[Task details] Please copy each line of the listing below precisely, excluding the images.

[Data]

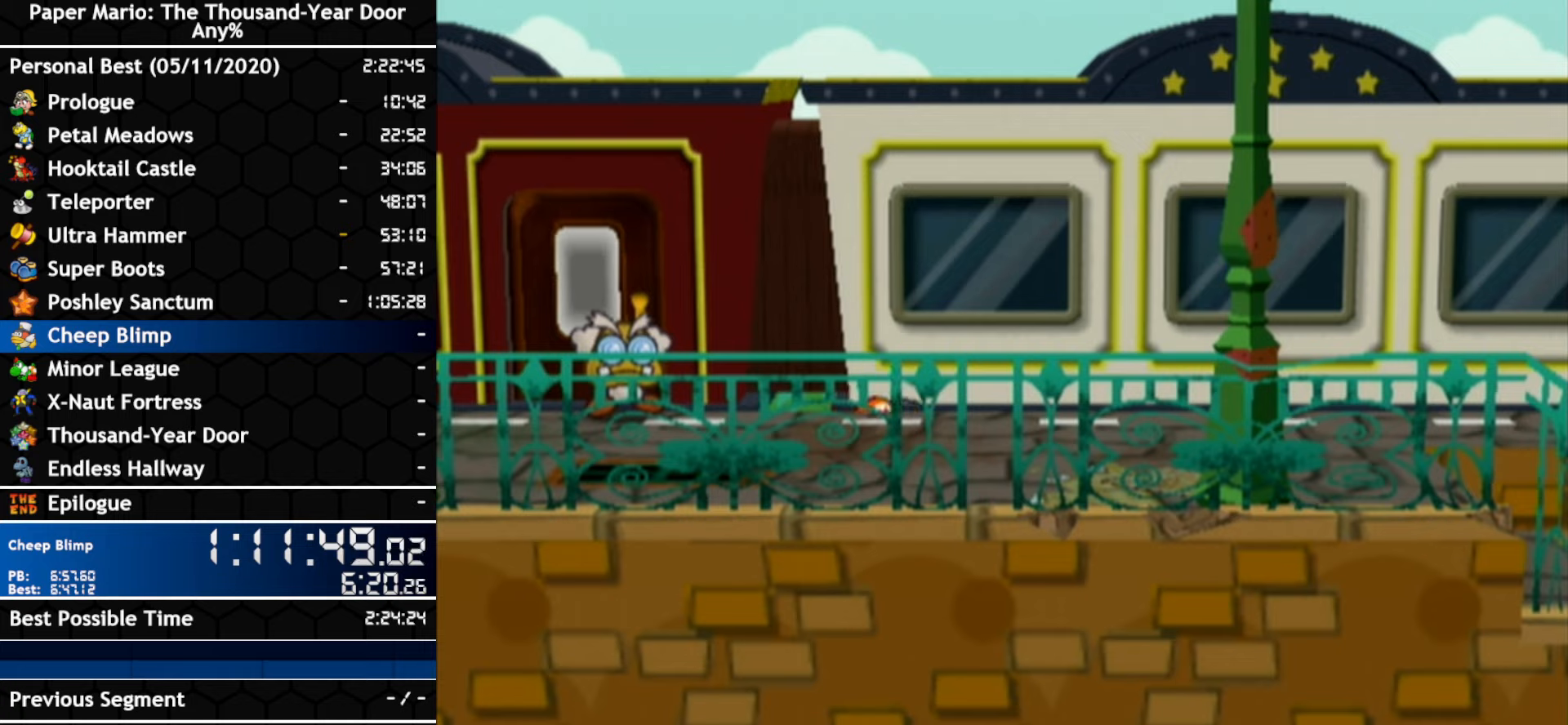
{"buttons": [], "left_stick": "center", "right_stick": "center", "events": [[133, "A", "down"], [316, "left_stick", "right"], [350, "A", "up"], [383, "left_stick", "center"]]}
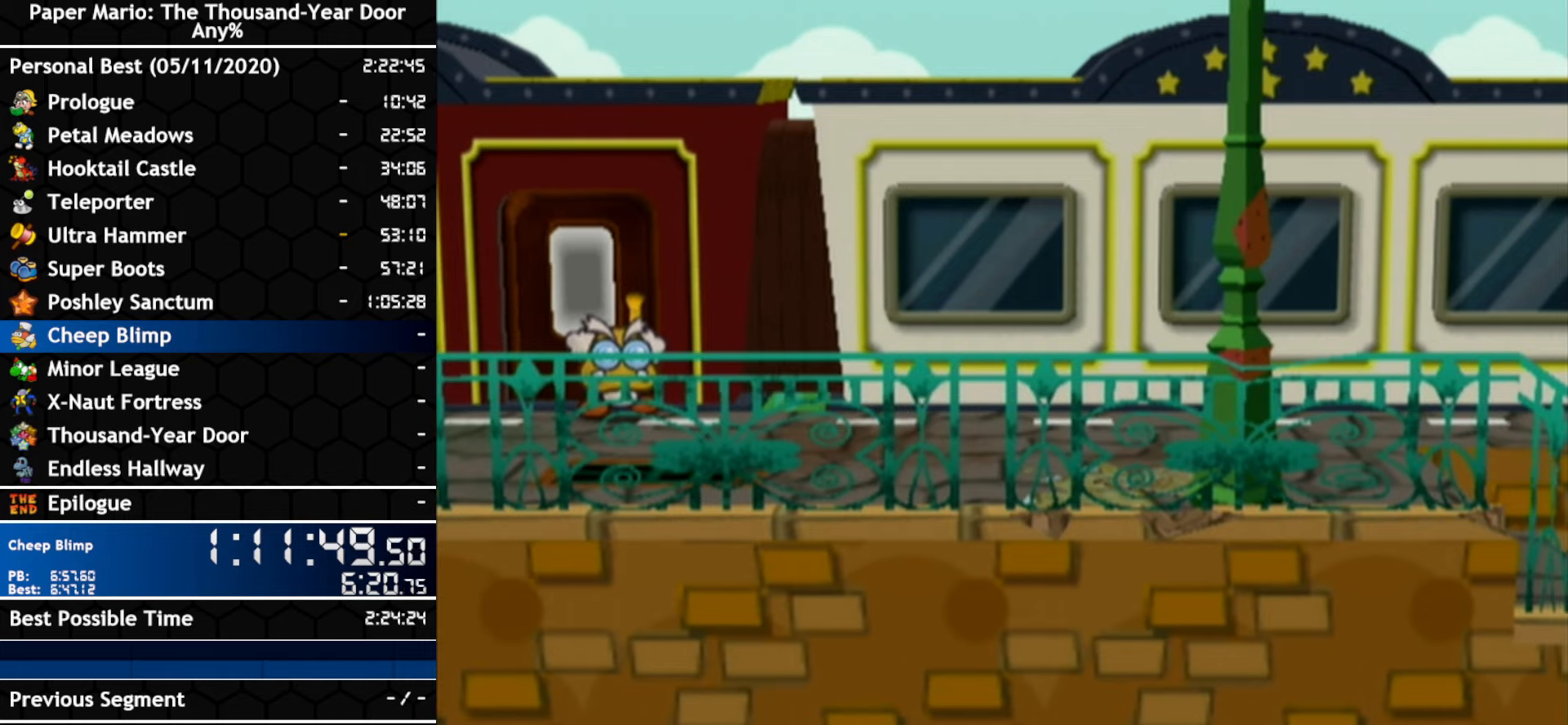
{"buttons": [], "left_stick": "center", "right_stick": "center", "events": [[150, "A", "down"], [283, "A", "up"]]}
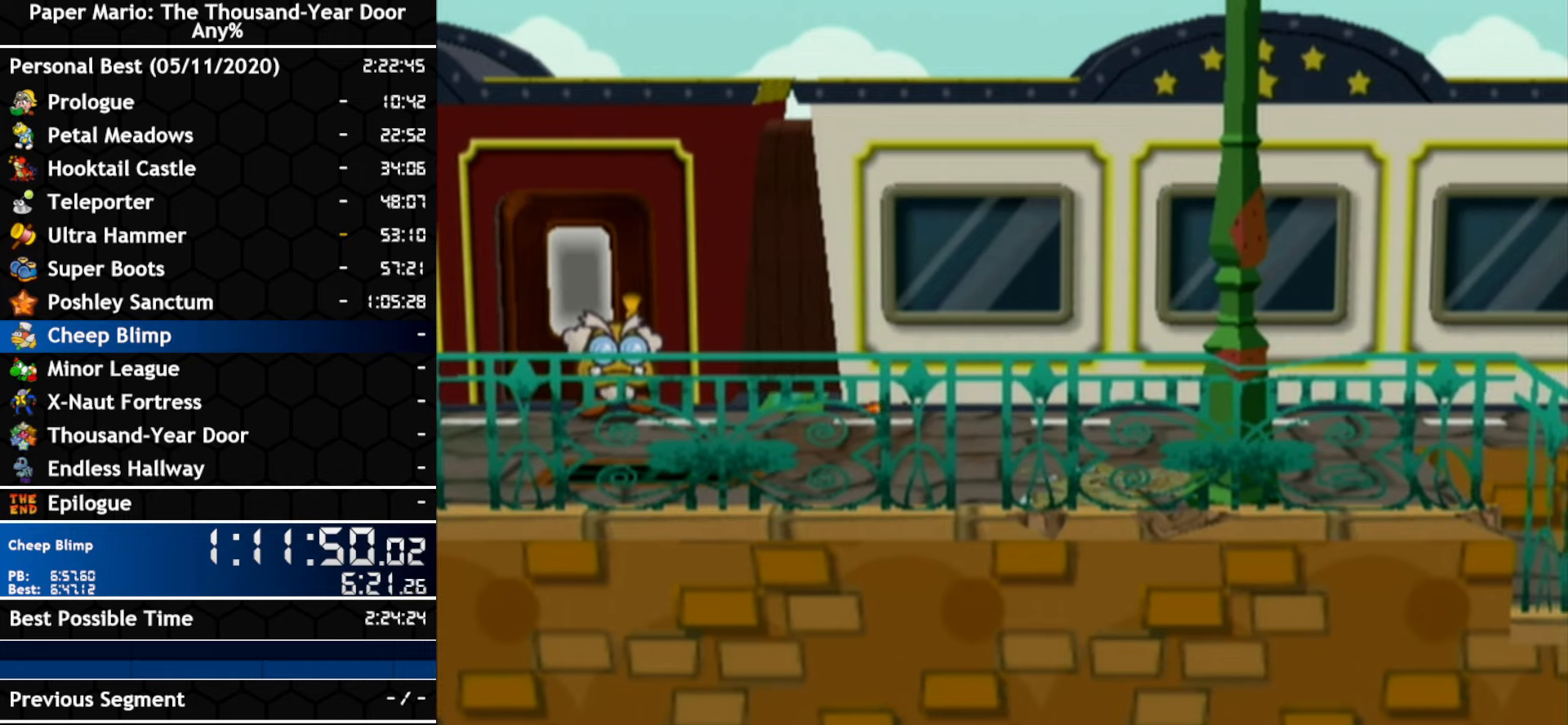
{"buttons": [], "left_stick": "center", "right_stick": "center", "events": [[150, "A", "down"], [283, "A", "up"]]}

[Expected answer]
{"buttons": [], "left_stick": "center", "right_stick": "center", "events": [[133, "A", "down"], [316, "left_stick", "right"], [350, "A", "up"], [383, "left_stick", "center"]]}
{"buttons": [], "left_stick": "center", "right_stick": "center", "events": [[150, "A", "down"], [283, "A", "up"]]}
{"buttons": [], "left_stick": "center", "right_stick": "center", "events": [[150, "A", "down"], [283, "A", "up"]]}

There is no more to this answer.